Everyone in my family hangs on to God. They are doing their best to live life the way they see is the right way.

So, as you can imagine, I often get asked what I believe. I have those lovingly telling me how I should live and raise my daughter.

I am so blessed to have such a loving family that they all are so concerned about my soul. Once upon a time I would have gotten offended.. I know out of love they just want to make sure I’m going to heaven. I’ve been through a gravely road when it comes to my ‘religious’ beliefs.

Now though, I take a deep breath. I try to be understanding. Now, I don’t really comment on the topic, because I believe 100% it’s between me and God.

But… I guess….I am going to share a thought on the topic with you.

Let’s start with saying I don’t go to church. I go out in the woods or down by the water. All of that noise of questioning disappears. There is silence. There is piece.
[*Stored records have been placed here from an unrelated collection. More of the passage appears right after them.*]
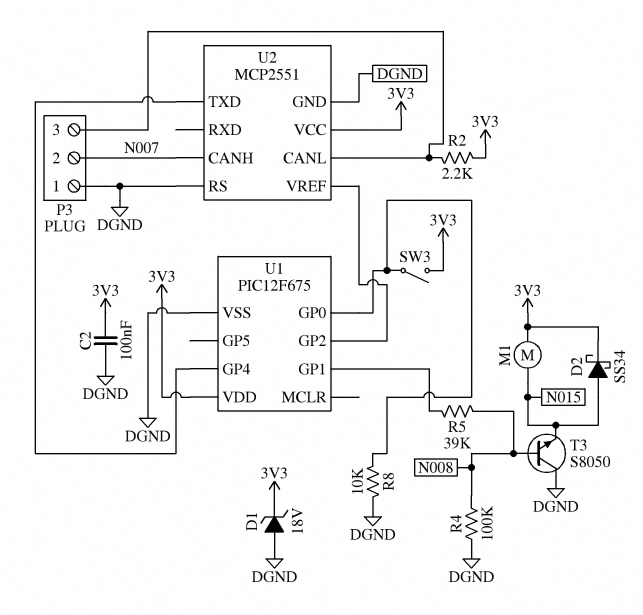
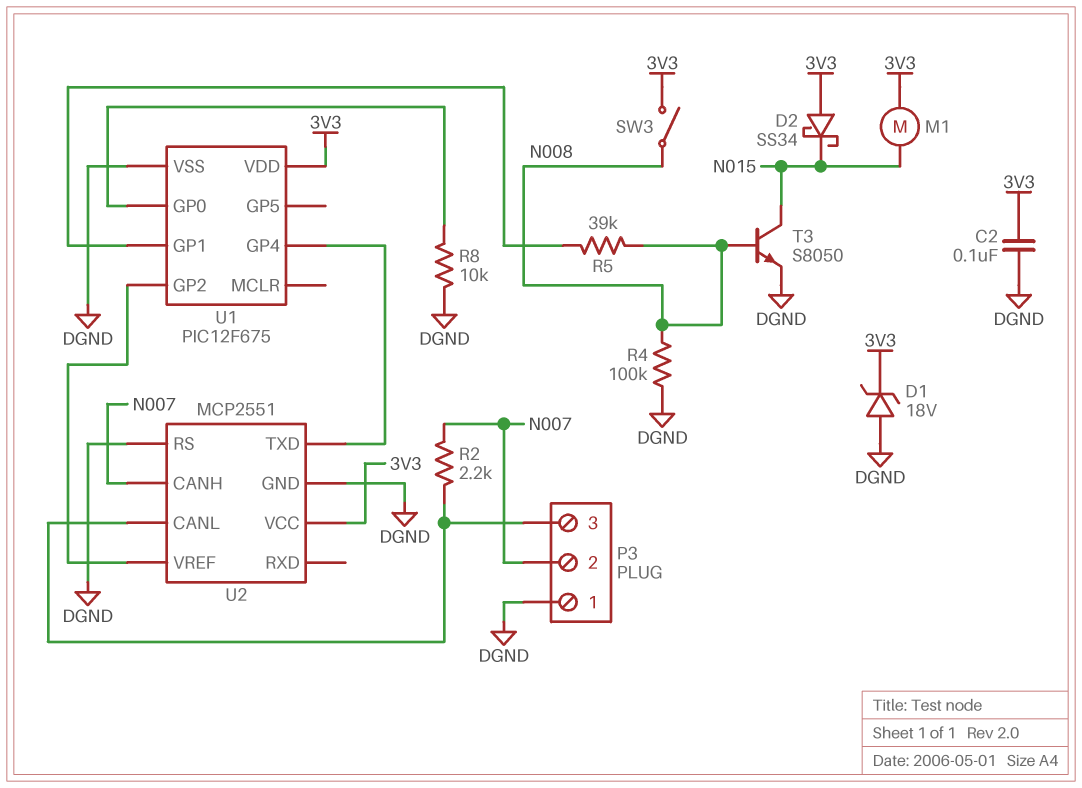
D2: schottky SS34 (A N015, K 3V3) -> schottky SS34 (A 3V3, K N015)
R2: 2.2k (3V3, P3/3) -> 2.2k (N007, P3/3)
SW3: switch (3V3, U1/GP0) -> switch (3V3, N008)
T3: NPN S8050 (B N008, C DGND, E N015) -> NPN S8050 (B N008, C N015, E DGND)

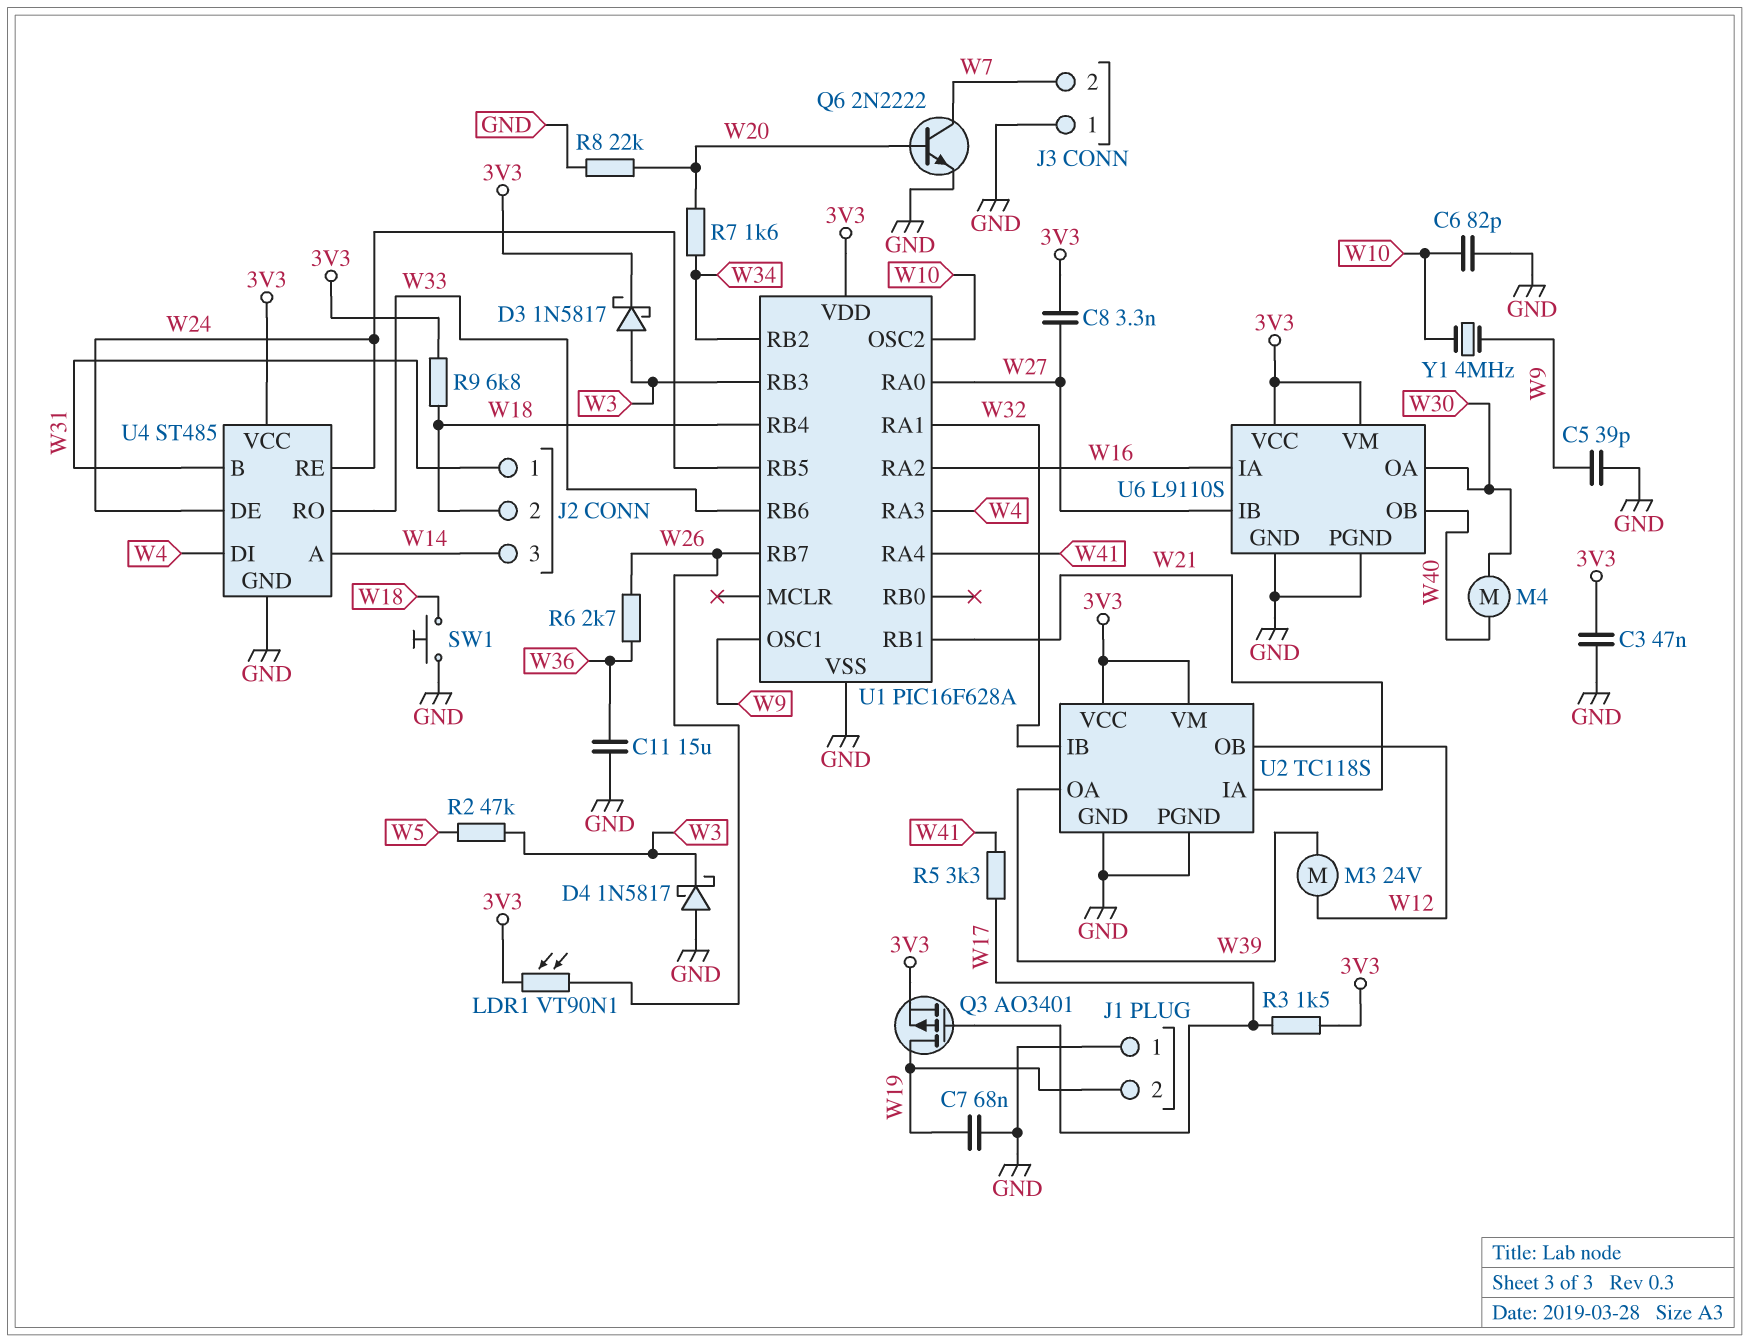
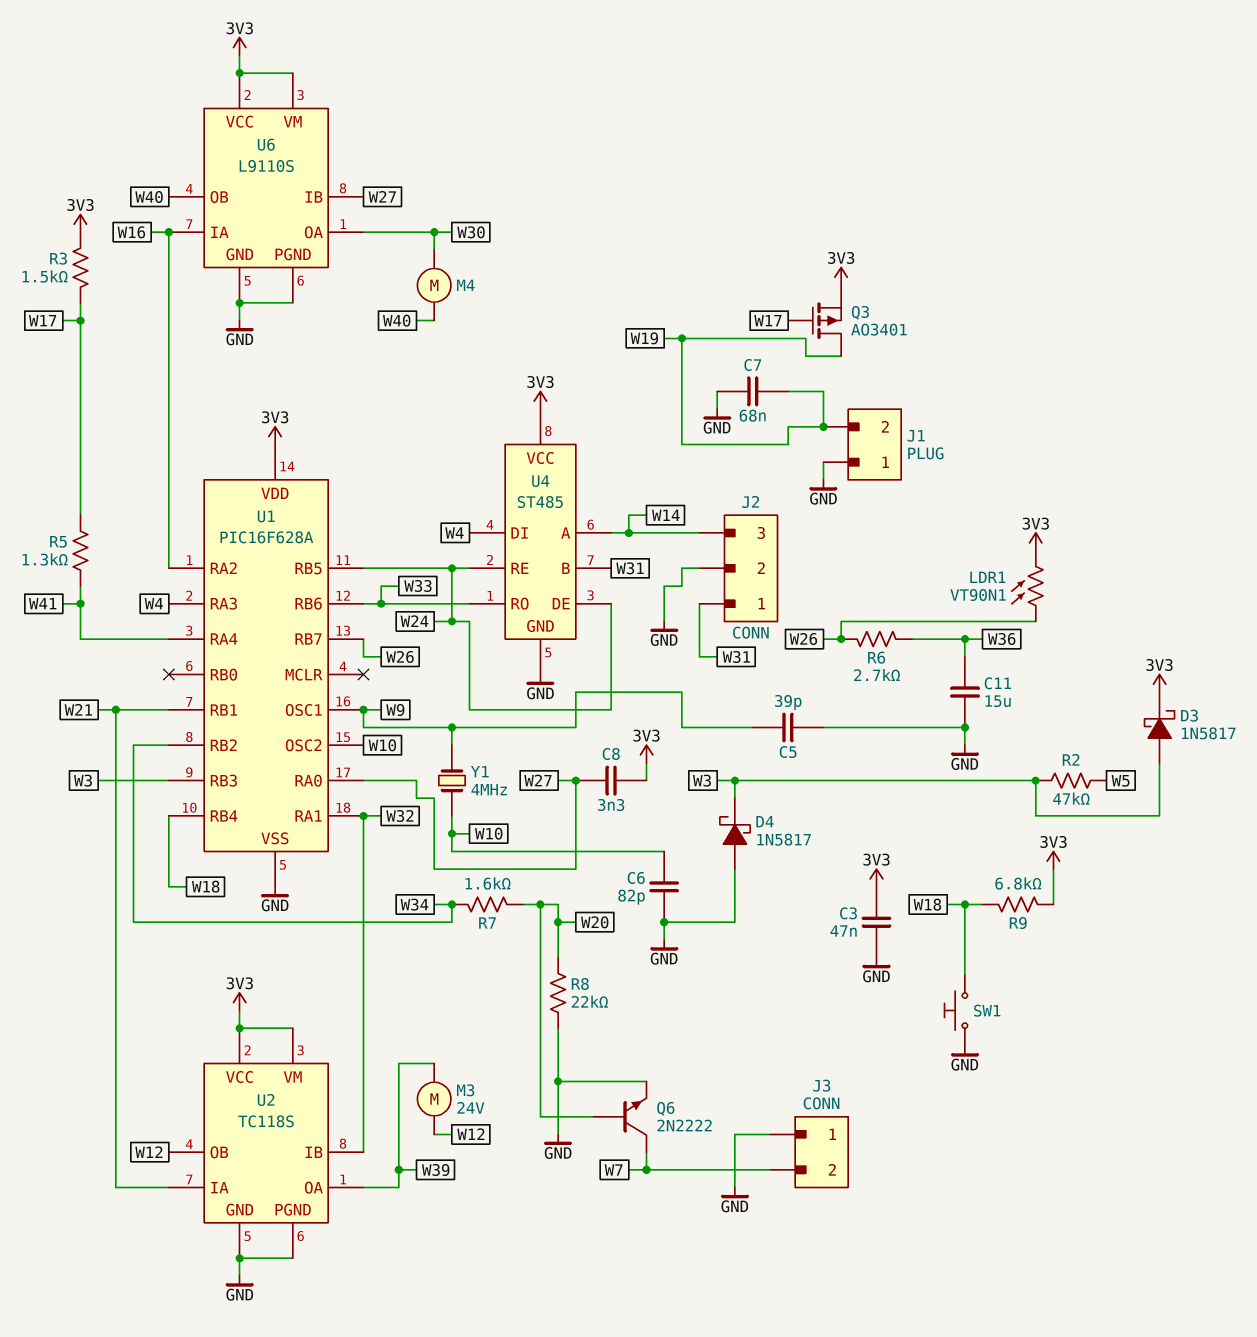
J2 pin 2: W18 -> GND
R5: 3.3k (W17, W41) -> 1.3k (W17, W41)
Just being is probably my favorite part of being outdoors. I don’t have to worry about being judge. I feel closer to God and that is where we have our deepest conversations.

I’ve been asked many times “Aren’t you afraid of the bears,wolves,cats?”. No, I’m not. I usually have a gun on me, my husband and I do hunt together a lot of the times, and most importantly I know God is there protecting me.

Sometimes, I look at the beauty that surrounds me and I am just speechless. I thank God, I compliment him even, and I think what a wonderful gift it is to be allowed to enjoy the great outdoors.